A voir les sculptures d’Andres Blume, aucun code ni clé ne réduit la surprise de cette surrection qui, d’emblée, fait éloge. Eloge du fer, sa vigueur brandie dans le subtil agencement des formes : s’y conjuguent la ductilité du métal avec le vouloir modelant. Il y a là comme un conflit étrange, une lutte amoureuse entre les barres ou lingots massifs et les torsions, les martèlements fastueux. Car pour que chante le chant magistral du matériau, que s’exalte la “ferrité” du fer, il faut, certes, être fidèle à ce dernier, à son écoute, mais assurément hors bigoterie. Andres Blume, forgeant avec une vigilance extrême, porte le combat à son point le plus haut : si le geste de l’artiste, tout de lucidité, met le fer à la question, c’est qu’il permet ainsi et seulement ainsi au métal d’affirmer sa propre force, sa puissance, son ardente poussée à travers l’autorité des angles ou de la rondeur pleine des anneaux.
On pressent intraitable la connivence d’Andres Blume avec la matière pour que celle-ci manifeste également sa douceur qui s’incurve sous le maniement de l’outil, et que l’éclatante vivacité métallique aurait pu occulter, si la rouille et la patine n’étaient venues, par les soins du sculpteur, inviter chacune des oeuvres à toutes les modulations lumineuses.

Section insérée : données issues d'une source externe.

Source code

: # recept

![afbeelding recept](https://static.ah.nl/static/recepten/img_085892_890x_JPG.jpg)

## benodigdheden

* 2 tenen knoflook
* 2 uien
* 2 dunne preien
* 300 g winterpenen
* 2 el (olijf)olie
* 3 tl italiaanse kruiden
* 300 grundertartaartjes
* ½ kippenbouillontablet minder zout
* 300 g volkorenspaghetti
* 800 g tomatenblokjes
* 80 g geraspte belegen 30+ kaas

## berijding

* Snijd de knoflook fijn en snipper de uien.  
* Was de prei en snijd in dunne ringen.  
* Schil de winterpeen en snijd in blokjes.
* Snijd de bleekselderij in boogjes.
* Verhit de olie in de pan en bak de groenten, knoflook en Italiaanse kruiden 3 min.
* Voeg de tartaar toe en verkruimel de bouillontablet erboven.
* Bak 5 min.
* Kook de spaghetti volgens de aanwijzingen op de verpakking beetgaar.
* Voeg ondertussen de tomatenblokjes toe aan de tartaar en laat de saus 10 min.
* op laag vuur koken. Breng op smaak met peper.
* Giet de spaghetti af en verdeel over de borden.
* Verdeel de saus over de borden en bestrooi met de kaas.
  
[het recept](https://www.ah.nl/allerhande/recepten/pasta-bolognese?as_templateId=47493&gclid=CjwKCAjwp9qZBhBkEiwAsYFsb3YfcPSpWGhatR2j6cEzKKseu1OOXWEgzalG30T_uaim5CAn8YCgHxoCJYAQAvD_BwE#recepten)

L’alliance fer-feu que, dans la forge, noue le savoir des mains célèbre donc l’élémentaire, l’énergie de son élancement. Pourtant, on est loin de ces œuvres tautologiques qui se bornent à concéder au matériau la faveur de s’exprimer soi-même. Il importe de mater le fer, de le dompter. L’élément, pour prodigieux qu’il soit, ne donne en effet naissance à aucun monde. Il n’en constitue qu’une des conditions. Bien des travaux d’Andres Blume s’exposent en plaques, plages ou portes, fragments d’étendue dressés comme des tables où s’inscrit une loi, celle du coeur qui les fait être : le vide. Il ne s’agit à l’évidence pas d’absence ou de manque, d’un trou qui aspirerait à quelque comblement. Le vide, c’est le jeu, non de l’aléatoire, mais la possibilité de l’articulation, la béance à défaut de quoi nulle conjugaison, collision ni collusion n’aurait lieu. Andres Blume montre à tout le moins ceci : chacun n’existe que l’un avec l’autre, par le vide, la limite elle-même, immatérielle. Le sculpteur rejoint ici la leçon de Lucrèce : sans le vide, rien qui soit.
Bien sûr, les sculptures d’Andres Blume gardent leur énigme. Mais, aussi graves et substantielles qu’elles paraissent, elles ne tentent pas de capturer l’espace ; elles transportent aux confins, ce lieu d’union insaisissable.